◆ Problem to work on
Wherever "Verity" occurs in the entries, copy the line that holds it.

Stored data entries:
>>
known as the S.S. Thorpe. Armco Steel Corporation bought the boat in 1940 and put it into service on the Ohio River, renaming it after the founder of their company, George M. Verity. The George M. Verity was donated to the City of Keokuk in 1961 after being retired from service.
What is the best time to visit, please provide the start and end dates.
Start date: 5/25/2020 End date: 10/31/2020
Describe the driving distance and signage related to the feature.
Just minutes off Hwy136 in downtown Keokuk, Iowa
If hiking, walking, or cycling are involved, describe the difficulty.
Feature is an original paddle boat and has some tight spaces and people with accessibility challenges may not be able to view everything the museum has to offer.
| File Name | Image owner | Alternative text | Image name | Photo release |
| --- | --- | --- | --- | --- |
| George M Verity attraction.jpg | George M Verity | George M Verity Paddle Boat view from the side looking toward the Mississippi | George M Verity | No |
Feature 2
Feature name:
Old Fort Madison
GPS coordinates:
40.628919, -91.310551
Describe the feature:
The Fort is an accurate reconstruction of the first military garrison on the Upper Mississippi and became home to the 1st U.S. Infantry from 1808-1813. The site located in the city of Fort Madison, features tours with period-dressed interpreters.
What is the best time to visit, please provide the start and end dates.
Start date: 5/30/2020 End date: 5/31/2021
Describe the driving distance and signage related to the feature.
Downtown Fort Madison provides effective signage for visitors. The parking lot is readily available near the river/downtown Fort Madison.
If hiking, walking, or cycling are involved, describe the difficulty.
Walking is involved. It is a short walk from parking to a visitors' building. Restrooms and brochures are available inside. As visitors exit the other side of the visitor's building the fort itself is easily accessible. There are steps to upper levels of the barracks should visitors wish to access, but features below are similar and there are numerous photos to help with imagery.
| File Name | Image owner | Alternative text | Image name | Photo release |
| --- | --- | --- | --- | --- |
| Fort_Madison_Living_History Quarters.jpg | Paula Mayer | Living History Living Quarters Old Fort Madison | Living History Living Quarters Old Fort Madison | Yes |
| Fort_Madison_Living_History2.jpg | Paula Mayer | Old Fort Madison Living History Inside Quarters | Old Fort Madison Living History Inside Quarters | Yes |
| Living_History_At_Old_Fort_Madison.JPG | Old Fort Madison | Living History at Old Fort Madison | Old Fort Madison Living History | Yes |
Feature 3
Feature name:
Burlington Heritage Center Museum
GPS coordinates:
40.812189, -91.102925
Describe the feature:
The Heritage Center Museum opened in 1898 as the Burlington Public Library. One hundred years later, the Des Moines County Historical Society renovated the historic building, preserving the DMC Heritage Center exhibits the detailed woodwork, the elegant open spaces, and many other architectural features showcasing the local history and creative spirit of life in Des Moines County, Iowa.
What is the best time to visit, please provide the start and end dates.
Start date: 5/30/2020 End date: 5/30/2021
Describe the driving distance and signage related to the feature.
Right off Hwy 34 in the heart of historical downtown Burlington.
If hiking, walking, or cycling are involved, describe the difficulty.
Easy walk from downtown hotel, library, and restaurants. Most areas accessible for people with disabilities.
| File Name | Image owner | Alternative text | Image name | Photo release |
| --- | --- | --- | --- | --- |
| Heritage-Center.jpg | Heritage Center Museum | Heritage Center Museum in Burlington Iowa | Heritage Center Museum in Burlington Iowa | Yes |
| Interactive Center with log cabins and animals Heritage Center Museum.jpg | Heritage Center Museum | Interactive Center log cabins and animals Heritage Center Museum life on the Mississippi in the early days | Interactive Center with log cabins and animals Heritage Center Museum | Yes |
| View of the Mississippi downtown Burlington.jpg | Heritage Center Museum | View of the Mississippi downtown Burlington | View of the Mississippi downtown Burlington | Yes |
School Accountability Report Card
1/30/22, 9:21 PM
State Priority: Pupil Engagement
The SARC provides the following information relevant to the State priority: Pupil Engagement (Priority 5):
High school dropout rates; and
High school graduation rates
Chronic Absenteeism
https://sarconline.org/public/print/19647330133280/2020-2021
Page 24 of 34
<<
◆ Result of this exercise
known as the S.S. Thorpe. Armco Steel Corporation bought the boat in 1940 and put it into service on the Ohio River, renaming it after the founder of their company, George M. Verity. The George M. Verity was donated to the City of Keokuk in 1961 after being retired from service.
| George M Verity attraction.jpg | George M Verity | George M Verity Paddle Boat view from the side looking toward the Mississippi | George M Verity | No |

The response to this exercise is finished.